WHAT TO DO =
1. State whether each statement below agrees with the passage on digital transformation in oil and gas, answering yes or no and quoting the deciding words: (a) Goydan defines digital as made up of data, analytics, and connectivity; (b) Geoffrey Cann is a current partner at Deloitte Canada; (c) computing power on a device has become more expensive.
2. Rewrite the lines of the records from the line with "جمارك دبي تطور مخيمها الصيفي لمنصة وطنية" to the line with "Programación Anual 2025 de", replacing "escala salarial" with "tabla salarial" and leaving everything else unchanged.

PASSAGE =

With the disruptive challenges the energy industry faces on a daily basis, the need for digitization has never been more apparent. In "Bits, Bytes, and Barrels: The Digital Transformation of Oil and Gas," authors Geoffrey Cann, retired partner at Deloitte Canada, and Rachael Goydan, Deloitte Consulting LLP managing director, analyze the current landscape for digital technologies in the energy business.

In this Q&A, we will get an exclusive peek into some of the key themes that Cann and Goydan discuss throughout their book, touching on the barriers to digitization and all that it can offer to the energy industry.

Amy Chronis, Houston managing partner, Deloitte LLP: What exactly is digital, and is the definition changing over time?

Rachael Goydan: Simply put, digital is comprised of three elements: data, analytics, and connectivity. It could be anything from a smartphone, computer, or car to a refrigerator or doorbell. Digital objects have the ability to generate data and do analytics and computations. They also have to be connected with other devices to be considered a digital object.

We have been seeing exponential growth over the last 5-10 years in terms of what digital is capable of, and what that means to the energy industry. Digital is constantly evolving, and its impact may even be different tomorrow. In oil and gas, there are now more ubiquitous forms of unstructured data being used, such as sounds, vibrations, or photographs. It has become relatively inexpensive to have computing power on a device and the accessibility of programming languages has grown.

Extracted records
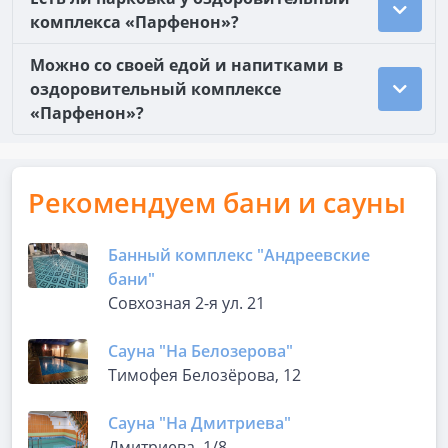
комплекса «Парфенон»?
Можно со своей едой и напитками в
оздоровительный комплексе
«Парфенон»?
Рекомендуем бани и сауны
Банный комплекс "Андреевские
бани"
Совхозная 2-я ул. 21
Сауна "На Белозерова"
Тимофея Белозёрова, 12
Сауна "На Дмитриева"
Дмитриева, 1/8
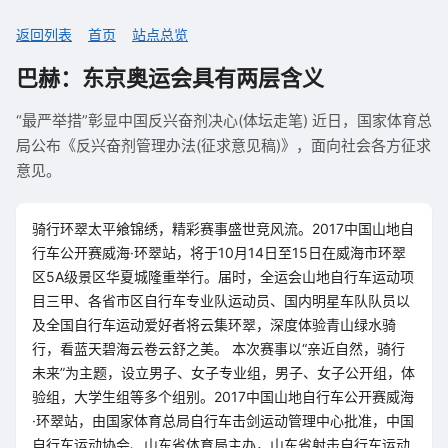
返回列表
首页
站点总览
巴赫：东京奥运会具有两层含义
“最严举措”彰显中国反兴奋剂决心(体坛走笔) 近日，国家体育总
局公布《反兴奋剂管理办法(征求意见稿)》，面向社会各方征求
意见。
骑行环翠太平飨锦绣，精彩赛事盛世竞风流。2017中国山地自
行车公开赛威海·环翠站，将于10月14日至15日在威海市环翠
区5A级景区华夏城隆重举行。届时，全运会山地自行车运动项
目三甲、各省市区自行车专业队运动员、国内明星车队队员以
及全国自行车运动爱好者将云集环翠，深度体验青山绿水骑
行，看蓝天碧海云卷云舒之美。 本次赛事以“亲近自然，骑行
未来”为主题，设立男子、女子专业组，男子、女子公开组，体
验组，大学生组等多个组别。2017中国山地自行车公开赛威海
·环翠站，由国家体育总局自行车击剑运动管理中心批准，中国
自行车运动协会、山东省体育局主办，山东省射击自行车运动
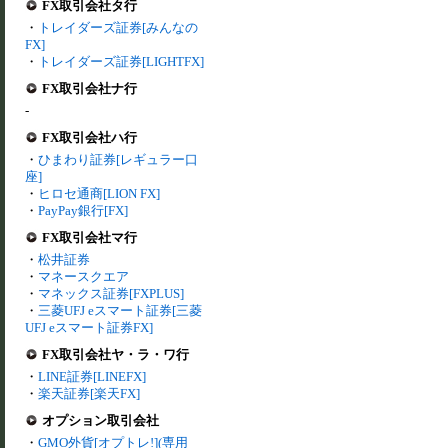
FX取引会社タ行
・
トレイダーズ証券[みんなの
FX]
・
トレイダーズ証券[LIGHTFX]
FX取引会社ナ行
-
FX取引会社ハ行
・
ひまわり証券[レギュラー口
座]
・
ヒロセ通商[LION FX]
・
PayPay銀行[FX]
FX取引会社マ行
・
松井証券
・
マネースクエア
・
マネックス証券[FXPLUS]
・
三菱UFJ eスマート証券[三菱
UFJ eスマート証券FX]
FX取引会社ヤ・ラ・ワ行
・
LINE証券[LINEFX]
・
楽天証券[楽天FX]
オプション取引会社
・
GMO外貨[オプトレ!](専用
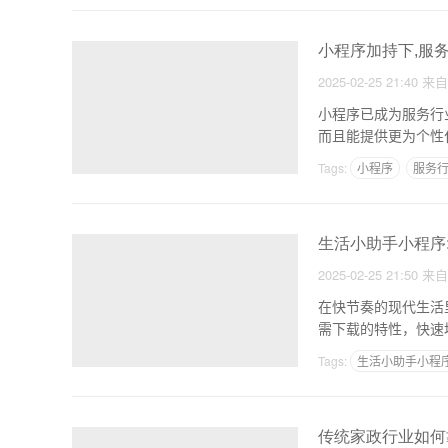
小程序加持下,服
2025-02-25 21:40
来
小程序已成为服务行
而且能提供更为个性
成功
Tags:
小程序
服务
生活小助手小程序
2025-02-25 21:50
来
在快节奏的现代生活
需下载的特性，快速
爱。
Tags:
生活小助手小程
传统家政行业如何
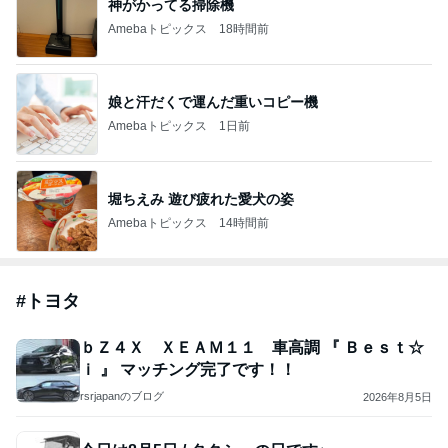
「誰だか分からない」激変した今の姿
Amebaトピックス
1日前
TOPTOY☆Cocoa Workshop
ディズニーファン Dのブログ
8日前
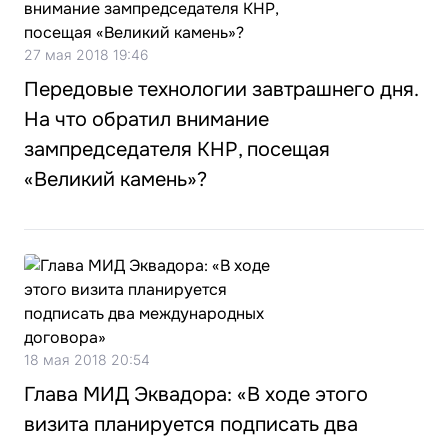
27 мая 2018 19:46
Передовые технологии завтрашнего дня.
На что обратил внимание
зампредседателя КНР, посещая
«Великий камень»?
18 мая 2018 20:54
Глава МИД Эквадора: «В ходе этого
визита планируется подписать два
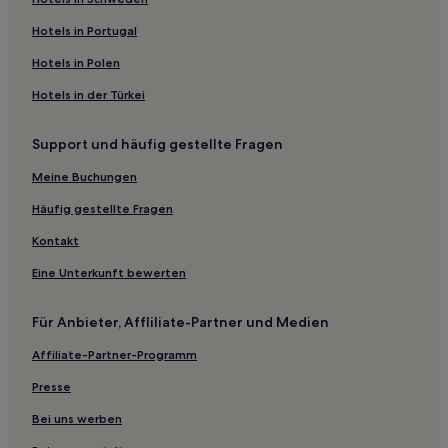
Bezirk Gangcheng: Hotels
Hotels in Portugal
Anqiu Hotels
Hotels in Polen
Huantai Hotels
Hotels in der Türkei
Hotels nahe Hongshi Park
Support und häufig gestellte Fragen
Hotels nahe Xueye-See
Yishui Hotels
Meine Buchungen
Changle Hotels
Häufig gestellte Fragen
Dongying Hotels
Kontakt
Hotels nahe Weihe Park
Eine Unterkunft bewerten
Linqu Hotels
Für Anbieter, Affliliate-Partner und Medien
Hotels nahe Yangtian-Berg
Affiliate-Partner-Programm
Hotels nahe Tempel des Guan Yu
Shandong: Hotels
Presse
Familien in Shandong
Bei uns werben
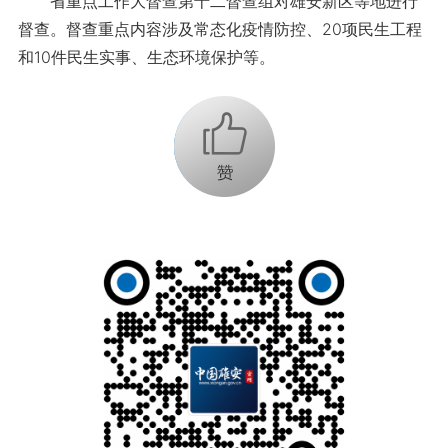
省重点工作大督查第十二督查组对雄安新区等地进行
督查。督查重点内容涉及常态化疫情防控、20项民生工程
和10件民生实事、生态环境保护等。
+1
...
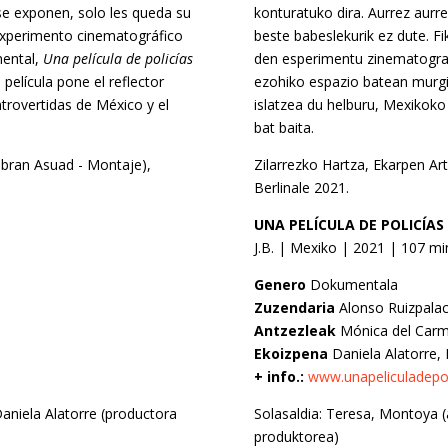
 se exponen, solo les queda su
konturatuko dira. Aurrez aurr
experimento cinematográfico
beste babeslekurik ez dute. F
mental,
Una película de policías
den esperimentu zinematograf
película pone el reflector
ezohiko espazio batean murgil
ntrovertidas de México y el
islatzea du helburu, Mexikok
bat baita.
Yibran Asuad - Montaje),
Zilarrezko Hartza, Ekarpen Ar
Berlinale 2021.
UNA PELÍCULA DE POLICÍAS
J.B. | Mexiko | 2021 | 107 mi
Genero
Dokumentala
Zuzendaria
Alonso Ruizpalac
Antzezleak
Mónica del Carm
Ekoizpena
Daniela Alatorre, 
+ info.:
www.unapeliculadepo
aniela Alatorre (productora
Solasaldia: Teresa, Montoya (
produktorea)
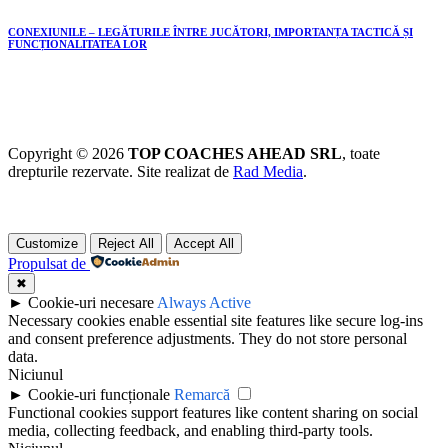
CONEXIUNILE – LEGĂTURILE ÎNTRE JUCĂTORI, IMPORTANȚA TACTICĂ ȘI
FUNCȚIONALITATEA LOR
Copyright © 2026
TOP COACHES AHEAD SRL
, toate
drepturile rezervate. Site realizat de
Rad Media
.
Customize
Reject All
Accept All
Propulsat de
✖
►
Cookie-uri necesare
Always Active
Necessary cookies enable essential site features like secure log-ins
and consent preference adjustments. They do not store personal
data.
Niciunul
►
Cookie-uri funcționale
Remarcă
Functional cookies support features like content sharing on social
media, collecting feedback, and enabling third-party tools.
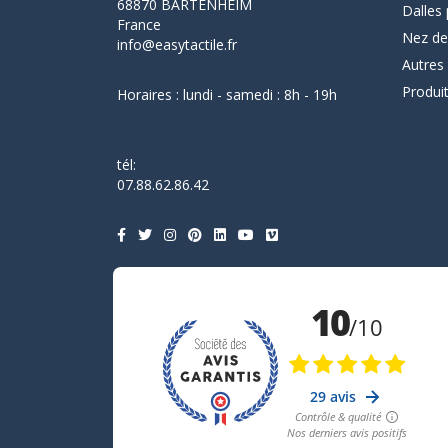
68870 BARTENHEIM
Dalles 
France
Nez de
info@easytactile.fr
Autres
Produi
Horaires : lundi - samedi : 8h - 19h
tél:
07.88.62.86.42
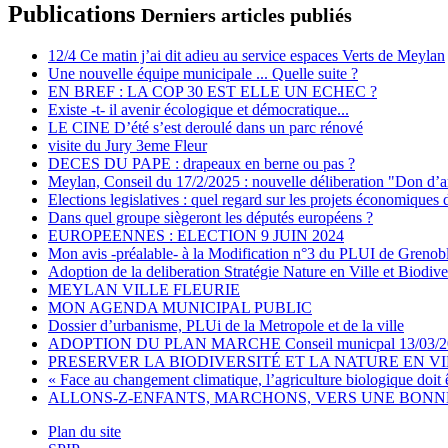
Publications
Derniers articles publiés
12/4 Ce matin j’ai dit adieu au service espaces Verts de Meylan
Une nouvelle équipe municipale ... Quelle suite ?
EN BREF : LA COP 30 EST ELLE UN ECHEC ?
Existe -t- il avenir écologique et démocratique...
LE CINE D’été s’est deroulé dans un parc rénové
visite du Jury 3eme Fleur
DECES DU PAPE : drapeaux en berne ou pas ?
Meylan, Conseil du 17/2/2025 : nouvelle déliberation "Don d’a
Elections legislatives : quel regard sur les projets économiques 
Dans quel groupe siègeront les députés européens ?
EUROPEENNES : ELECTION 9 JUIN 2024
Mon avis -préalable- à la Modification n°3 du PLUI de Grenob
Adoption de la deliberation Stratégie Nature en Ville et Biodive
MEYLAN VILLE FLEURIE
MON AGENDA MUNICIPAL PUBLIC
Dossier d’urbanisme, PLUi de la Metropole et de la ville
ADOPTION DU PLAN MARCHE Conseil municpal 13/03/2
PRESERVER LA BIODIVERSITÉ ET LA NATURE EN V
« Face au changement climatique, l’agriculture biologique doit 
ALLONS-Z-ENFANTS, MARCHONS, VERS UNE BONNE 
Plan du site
* * *
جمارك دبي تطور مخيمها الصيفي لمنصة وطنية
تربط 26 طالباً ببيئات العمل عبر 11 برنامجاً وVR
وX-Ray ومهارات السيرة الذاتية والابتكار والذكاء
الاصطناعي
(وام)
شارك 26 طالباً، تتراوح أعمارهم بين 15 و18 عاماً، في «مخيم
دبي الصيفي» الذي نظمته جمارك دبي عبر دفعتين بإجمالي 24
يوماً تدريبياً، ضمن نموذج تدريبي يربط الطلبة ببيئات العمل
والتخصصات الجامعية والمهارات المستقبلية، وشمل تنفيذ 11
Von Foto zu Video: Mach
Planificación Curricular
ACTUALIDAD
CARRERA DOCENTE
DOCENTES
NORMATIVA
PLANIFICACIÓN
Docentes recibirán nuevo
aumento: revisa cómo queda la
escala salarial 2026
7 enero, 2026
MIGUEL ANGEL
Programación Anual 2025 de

SOLUTIONS BY TASK =
1.
(a) Yes: "digital is comprised of three elements: data, analytics, and connectivity."
(b) No: "Geoffrey Cann, retired partner at Deloitte Canada."
(c) No: "It has become relatively inexpensive to have computing power on a device."

2.
جمارك دبي تطور مخيمها الصيفي لمنصة وطنية
تربط 26 طالباً ببيئات العمل عبر 11 برنامجاً وVR
وX-Ray ومهارات السيرة الذاتية والابتكار والذكاء
الاصطناعي
(وام)
شارك 26 طالباً، تتراوح أعمارهم بين 15 و18 عاماً، في «مخيم
دبي الصيفي» الذي نظمته جمارك دبي عبر دفعتين بإجمالي 24
يوماً تدريبياً، ضمن نموذج تدريبي يربط الطلبة ببيئات العمل
والتخصصات الجامعية والمهارات المستقبلية، وشمل تنفيذ 11
Von Foto zu Video: Mach
Planificación Curricular
ACTUALIDAD
CARRERA DOCENTE
DOCENTES
NORMATIVA
PLANIFICACIÓN
Docentes recibirán nuevo
aumento: revisa cómo queda la
tabla salarial 2026
7 enero, 2026
MIGUEL ANGEL
Programación Anual 2025 de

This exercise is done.